Officer Cruz gives me an ‘I’m in no mood for this shit’ look but says nothing. This is not off to a good start and I expect it’s about to get worse.

“Last name?”

“I don’t know.”

He stares at his computer screen for a good minute without so much as blinking. I try to get Officer Strickland’s attention but that’s pretty hard to accomplish when you’re under the impression you’re one wrong breath away from being shot.

“You don’t know your last name?” I can almost hear his teeth grinding and his pulse is visible in the vein protruding from his right temple. It’s kind of like a cartoon character… except nobody is laughing.

“I was six years old when my father died,” I tell him slowly – but not too slowly; I don’t want him to think I’m patronizing him. “If he ever told me I’ve long since forgotten and I’ve never even seen a birth certificate… not mine, not nobody’s.”

Officer Cruz mulls that over and decides to let it go; either he doesn’t care enough to dig deeper or he knows he has no way to figure out if I’m lying or not. I’m just glad he does.

Before our fun little chat can continue we’re interrupted by the jarring ring of his desk phone. Cruz rips the wireless from its brown dock and just listens, no greeting required for this call. He hangs up with an electronic beep and glares at me briefly before standing up.

“Don’t move,” he tells me. “I’ll be right back. If I find a paperclip out of place when I get back you’re spending the night with your buddies in the drunk tank.”

He storms back the way we came and I let him go without a reply, back to playing the good, humble little bum. Any citizen of the street worth his cardboard knows the rules: keep your head down, never speak out of turn, never get angry, and you might just stay out of trouble.

Alone for the first time since I got here, I can finally take in my surroundings without the threat of violence or jail time. The voices are constant, both quiet and loud; a symphony of keyboards; the floor tiles have been scrubbed so clean they reflect the harsh overhead lights back up at me; it reeks of really cheap, really bad –

“Coffee?”

“Yeah, I mean no, no thank you,” I tell the coffee-pot-bearing Officer Strickland. “A glass of water would be great though.”
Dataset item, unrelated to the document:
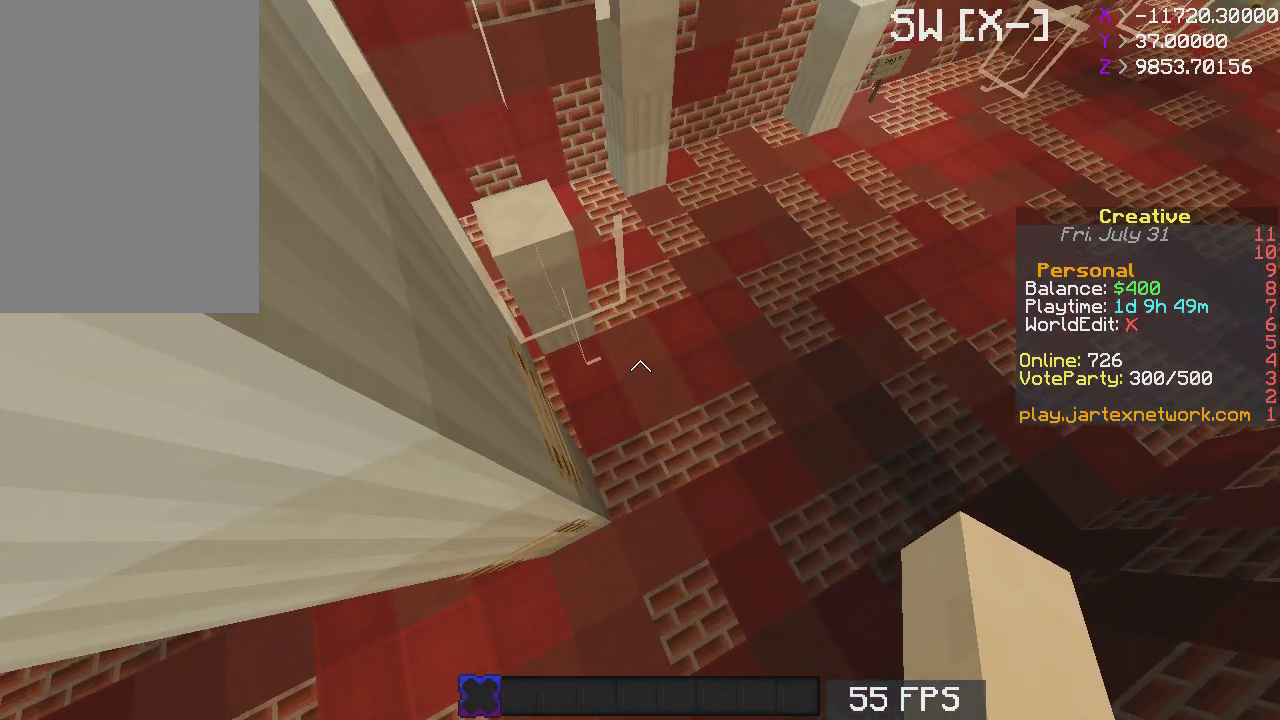
{"keys": ["w"], "mouse": [], "events": [[183, "w", "down"]]}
“Sure thing,” she says and then, with a conspiratorial wink, “Officer Cruz gone to get the welcome wagon?”

“He didn’t say but that must be where he’s run off to,” I tell her with a quick smile. “I don’t suppose you could take my statement in his place?”
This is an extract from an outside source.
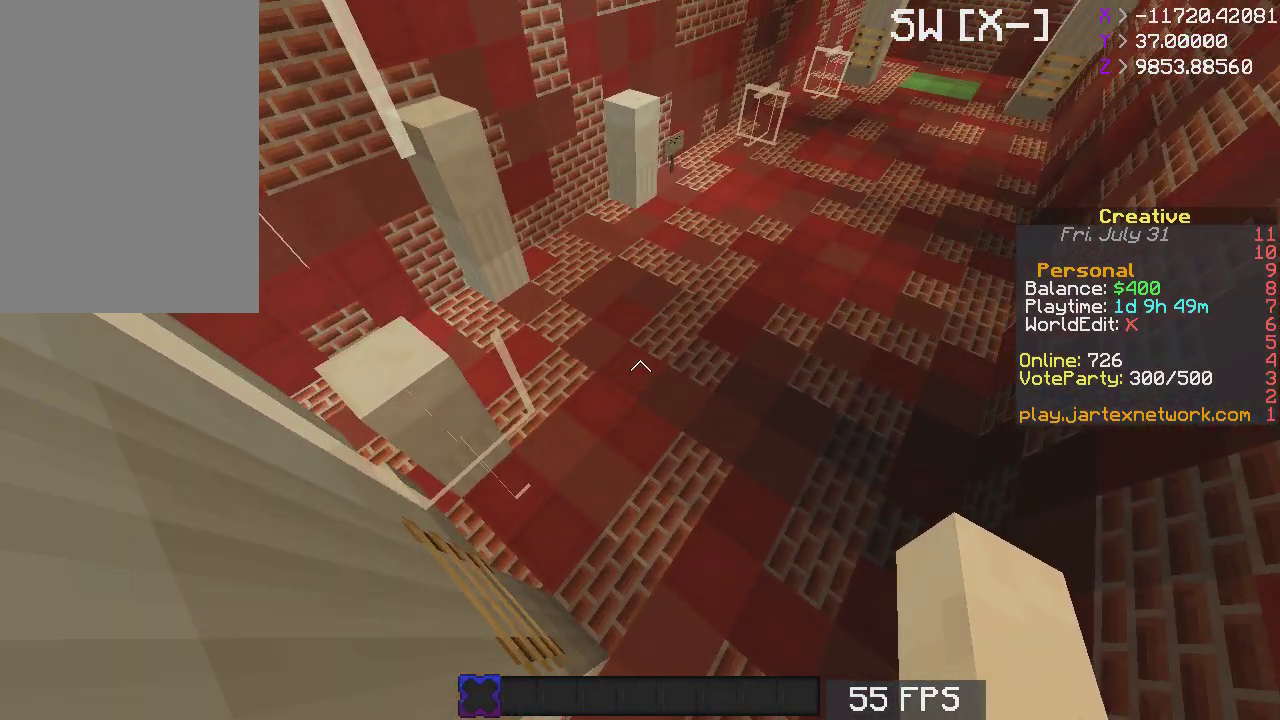
{"keys": ["w"], "mouse": [], "events": []}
“He’d be none too happy about that,” she says with a quiet laugh. “I don’t need that headache today, thank you very much.”

“That’s funny – I was getting the distinct impression that he would like nothing better than me being taken off his hands.”

“Officer Cruz can surprise you sometimes; now hush up honey,” she says with a previously unheard hint of the South, “here he comes.”

She fills his coffee mug to the brim before returning to her desk, my water seemingly forgotten. Cruz sits down with a creak of leather and a resigned sigh. He inspects his desk closely, his dark eyes examining every inch before they turn back to his monitor without comment.

A mighty crack of his knuckles and then: “All right, Johnny Boy – start at the beginning and don’t leave anything out, not even the smallest detail.”

So I begin with the meeting with Tommy in his alley and tell him everything I can, and almost everything I should. Because every good bum knows that telling the cops everything is never a good idea.